A second person has died from a severe lung illness after vaping, according to a lead investigator on the case in Oregon. The investigator said that the person had apparently become sick after vaping T.H.C. from a product purchased at a recreational marijuana shop in the state.
The investigator, Dr. Ann Thomas, a pediatrician and public health physician who is leading Oregon’s incident management team, said the person died in July after being hospitalized and put on a ventilator. Dr. Thomas declined to identify the person or disclose the age or gender, but said the patient was “otherwise healthy and quickly became very ill.”
Dr. Thomas said that the doctor who treated the patient recognized several weeks later that the patient’s lung infection was consistent with a syndrome thought to be connected to vaping that has affected more than 200 people around the country this summer, according to federal health officials.
So far, one other patient is known to have died, an adult in Illinois, and this second death — more than a thousand miles away — underscores what public health authorities say is a serious and deeply puzzling surge in vaping-related illnesses.
Federal authorities from the Centers for Disease Control and Prevention and the Food and Drug Administration have been working with state investigators to identify what toxin or substance might be causing the problem. The CDC said in a statement that it is aware of the death in Oregon.
Dr.

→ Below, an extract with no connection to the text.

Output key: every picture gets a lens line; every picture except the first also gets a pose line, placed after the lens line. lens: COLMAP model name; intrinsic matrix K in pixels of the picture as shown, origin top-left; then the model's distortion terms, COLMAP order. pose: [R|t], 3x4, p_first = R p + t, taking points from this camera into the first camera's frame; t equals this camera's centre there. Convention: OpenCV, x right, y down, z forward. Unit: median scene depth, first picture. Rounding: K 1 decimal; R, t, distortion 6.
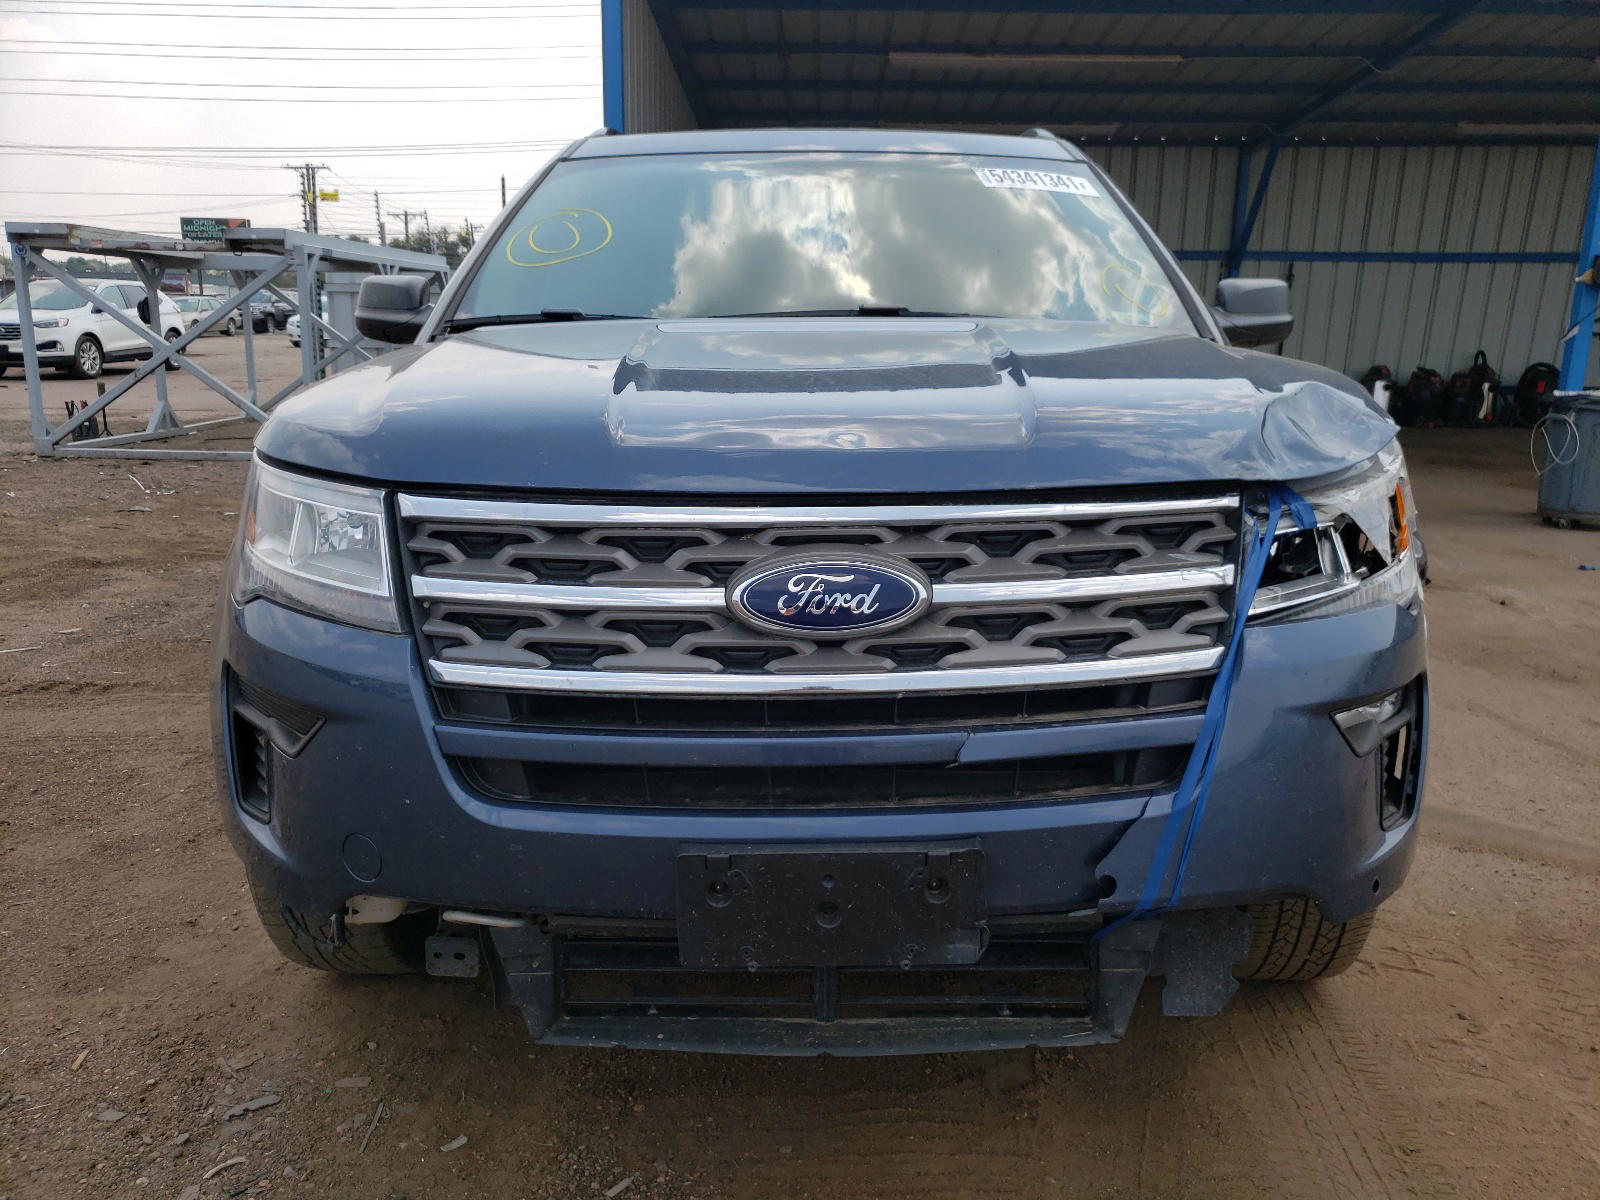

Thomas, the Oregon investigator, echoed other authorities in saying that she has heard that many cases involve T.H.C., the high-inducing chemical in marijuana, but she cautioned that it is too soon to know for sure if marijuana-related vaping is a cause.
On Friday the C.D.C. warned people not to use vaping ingredients bought on the street, and to stop modifying either nicotine or cannabis e-cigarette devices.
The fact that the person who died in Oregon appears to have legally purchased the product raises questions about a theory that the products making people sick are counterfeit, jury-rigged or tampered with by consumers or retailers mixing their own vaping liquids.
“At this point,” Dr. Thomas said, “we’d say we don’t really know what is safe.”
“We need to keep finding ways to reach to public to do what it takes to keep young people safe,” she added, “I know that sounds a little dramatic but at this point we don’t know what’s causing it.”
Mark Pettinger, a spokesman for the Oregon Liquor Control Commission, which regulates marijuana sales in the state, said the agency is prepared to use its tracking system to trace the origin of the vaping device involved. Mr. Pettinger said the agency is also prepared to issue a recall of any product deemed unsafe.
Most of the patients so far have been teens or adults in their 20s or 30s, hospitalized with severe shortness of breath, vomiting, fever and fatigue. Some have been put on ventilators or in intensive care units.
Vaping technology is too new for there to be long-term research about its health effects. The devices have been touted as a safer way for smokers to get their nicotine fix without inhaling the cancer-causing toxins that come from burning tobacco. Whereas traditional cigarettes poison lungs by seering them with combusted carcinogenic chemicals, e-cigarettes work by turning nicotine liquid into aerosolized vapor that appears far less toxic.
But public health officials have become alarmed by the number of nonsmoking teenagers who have become addicted to nicotine through the devices, and by the growing use of the devices to inhale cannabis products, including T.H.C.
Health investigators believe there are dozens of possible chemicals inhaled through vaping that could be causing what appears to be a severe inflammatory reaction in the lungs, a condition that looks a lot like pneumonia and that can essentially strangle the afflicted if not treated properly. Some patients have been successfully treated with heavy doses of steroids, a therapy typically used to calm inflammation.